_DESCRIPTION OF THE TASK_
Here are the records. Write out exactly the lines between the one holding "Page size: 1654x931." and the one holding "Document page, 1500x844 pixels.", inclusive.

_GIVEN DATA_
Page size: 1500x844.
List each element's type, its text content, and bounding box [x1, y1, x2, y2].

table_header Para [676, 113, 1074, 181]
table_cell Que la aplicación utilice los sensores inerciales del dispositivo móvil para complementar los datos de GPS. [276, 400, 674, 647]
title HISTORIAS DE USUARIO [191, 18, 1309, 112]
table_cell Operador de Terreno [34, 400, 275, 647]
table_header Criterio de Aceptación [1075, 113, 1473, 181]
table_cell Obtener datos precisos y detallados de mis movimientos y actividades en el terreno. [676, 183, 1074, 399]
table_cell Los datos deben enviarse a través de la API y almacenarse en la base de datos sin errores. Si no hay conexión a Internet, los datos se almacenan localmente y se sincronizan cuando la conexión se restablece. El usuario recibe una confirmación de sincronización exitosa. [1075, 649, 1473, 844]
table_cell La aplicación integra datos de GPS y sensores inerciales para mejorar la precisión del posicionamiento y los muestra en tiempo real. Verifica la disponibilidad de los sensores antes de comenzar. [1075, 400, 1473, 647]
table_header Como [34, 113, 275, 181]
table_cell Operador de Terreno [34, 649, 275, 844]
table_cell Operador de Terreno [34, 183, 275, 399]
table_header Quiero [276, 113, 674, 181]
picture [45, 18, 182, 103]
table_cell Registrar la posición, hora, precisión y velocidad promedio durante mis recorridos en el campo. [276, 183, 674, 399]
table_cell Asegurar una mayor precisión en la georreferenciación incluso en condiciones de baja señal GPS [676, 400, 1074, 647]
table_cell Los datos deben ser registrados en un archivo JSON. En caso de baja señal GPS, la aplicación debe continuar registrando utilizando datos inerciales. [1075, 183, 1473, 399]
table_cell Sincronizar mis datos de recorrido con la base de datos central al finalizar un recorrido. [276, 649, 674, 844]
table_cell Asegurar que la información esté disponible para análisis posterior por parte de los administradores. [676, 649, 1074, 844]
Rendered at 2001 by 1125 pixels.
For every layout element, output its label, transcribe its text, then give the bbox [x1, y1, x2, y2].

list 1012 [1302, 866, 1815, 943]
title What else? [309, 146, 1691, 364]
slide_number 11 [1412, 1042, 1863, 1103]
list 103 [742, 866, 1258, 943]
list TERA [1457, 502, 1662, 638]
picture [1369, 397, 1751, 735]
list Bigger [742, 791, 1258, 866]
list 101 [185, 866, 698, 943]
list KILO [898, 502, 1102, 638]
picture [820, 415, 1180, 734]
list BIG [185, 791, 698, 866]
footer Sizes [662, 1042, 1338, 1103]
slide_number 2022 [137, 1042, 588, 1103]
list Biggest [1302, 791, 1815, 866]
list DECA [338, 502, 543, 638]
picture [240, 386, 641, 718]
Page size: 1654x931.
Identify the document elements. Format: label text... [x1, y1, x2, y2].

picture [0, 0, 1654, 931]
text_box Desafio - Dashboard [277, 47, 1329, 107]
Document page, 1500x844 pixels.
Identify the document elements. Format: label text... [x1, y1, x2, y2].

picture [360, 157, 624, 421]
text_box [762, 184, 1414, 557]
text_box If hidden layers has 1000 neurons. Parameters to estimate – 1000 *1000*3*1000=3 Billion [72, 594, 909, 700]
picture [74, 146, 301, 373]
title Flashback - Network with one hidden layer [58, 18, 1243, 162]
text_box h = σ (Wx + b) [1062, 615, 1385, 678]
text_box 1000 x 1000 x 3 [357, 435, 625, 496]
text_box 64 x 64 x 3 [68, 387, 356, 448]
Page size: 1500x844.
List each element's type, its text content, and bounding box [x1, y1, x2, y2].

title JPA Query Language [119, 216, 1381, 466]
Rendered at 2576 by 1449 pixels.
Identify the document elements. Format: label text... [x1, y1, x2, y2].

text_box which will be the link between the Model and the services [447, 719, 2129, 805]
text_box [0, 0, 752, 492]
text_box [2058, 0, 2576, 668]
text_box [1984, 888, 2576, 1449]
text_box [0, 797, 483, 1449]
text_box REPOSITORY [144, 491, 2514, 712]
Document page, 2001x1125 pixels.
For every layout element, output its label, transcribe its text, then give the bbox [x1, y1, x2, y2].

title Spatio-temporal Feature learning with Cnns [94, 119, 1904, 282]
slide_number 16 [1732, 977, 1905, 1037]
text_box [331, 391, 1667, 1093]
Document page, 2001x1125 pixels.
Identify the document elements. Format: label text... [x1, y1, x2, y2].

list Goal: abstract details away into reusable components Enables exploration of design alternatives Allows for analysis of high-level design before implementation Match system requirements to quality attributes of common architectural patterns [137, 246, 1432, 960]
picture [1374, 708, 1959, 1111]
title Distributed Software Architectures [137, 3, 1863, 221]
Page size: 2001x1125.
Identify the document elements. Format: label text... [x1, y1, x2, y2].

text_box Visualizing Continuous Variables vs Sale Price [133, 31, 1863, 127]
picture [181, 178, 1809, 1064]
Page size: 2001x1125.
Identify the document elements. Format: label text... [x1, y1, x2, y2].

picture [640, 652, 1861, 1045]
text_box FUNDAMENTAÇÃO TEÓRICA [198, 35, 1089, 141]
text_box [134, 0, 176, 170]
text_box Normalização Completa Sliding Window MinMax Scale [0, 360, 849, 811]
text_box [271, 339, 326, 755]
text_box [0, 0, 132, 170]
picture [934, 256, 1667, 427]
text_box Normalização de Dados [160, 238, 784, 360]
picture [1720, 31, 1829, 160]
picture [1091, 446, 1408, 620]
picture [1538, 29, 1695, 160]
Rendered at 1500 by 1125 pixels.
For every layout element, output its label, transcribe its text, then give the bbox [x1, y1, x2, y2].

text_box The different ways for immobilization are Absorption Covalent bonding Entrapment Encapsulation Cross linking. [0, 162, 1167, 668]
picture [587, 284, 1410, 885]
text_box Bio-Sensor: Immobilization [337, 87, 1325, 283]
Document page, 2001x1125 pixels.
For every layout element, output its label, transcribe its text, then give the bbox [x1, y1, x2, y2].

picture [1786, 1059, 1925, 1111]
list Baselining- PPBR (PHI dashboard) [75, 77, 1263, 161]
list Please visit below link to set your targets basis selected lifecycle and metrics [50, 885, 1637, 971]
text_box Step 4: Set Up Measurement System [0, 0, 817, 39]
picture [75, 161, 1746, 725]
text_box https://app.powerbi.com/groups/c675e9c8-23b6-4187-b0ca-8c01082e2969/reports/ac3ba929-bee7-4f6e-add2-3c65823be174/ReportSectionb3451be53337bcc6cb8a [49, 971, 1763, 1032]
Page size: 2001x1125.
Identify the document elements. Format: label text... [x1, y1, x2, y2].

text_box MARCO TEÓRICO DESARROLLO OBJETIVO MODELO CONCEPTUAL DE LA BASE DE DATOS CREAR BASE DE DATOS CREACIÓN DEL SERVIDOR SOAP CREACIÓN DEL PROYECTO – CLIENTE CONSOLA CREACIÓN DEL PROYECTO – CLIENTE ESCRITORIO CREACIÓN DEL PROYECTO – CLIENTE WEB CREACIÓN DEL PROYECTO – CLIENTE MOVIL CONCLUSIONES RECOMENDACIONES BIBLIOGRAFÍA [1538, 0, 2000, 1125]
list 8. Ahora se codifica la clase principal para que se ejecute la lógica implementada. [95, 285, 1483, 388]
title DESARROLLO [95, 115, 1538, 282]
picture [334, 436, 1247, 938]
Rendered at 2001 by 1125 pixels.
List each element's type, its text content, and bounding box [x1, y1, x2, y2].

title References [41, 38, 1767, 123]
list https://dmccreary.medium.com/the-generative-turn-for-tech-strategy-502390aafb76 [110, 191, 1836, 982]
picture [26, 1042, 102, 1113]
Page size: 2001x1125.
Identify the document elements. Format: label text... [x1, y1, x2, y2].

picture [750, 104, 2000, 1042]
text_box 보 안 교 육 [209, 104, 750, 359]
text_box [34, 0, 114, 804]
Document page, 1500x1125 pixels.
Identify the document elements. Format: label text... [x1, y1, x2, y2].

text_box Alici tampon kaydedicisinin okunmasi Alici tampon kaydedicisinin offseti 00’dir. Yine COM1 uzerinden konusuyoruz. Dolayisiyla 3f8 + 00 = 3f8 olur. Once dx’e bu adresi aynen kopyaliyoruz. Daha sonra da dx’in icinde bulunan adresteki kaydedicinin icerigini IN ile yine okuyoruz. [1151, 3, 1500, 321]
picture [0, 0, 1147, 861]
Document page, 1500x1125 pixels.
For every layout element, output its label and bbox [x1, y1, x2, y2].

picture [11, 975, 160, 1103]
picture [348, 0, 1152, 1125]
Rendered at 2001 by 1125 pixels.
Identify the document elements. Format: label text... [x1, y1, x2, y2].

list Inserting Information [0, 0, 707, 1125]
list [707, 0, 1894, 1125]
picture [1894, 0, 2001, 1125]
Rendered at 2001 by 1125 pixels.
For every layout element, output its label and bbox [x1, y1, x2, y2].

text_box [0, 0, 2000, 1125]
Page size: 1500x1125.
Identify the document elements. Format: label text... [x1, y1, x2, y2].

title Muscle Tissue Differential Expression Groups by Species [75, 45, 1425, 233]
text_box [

_RESPONSE TO THE EXERCISE_
Page size: 1654x931.
Identify the document elements. Format: label text... [x1, y1, x2, y2].

picture [0, 0, 1654, 931]
text_box Desafio - Dashboard [277, 47, 1329, 107]
Document page, 1500x844 pixels.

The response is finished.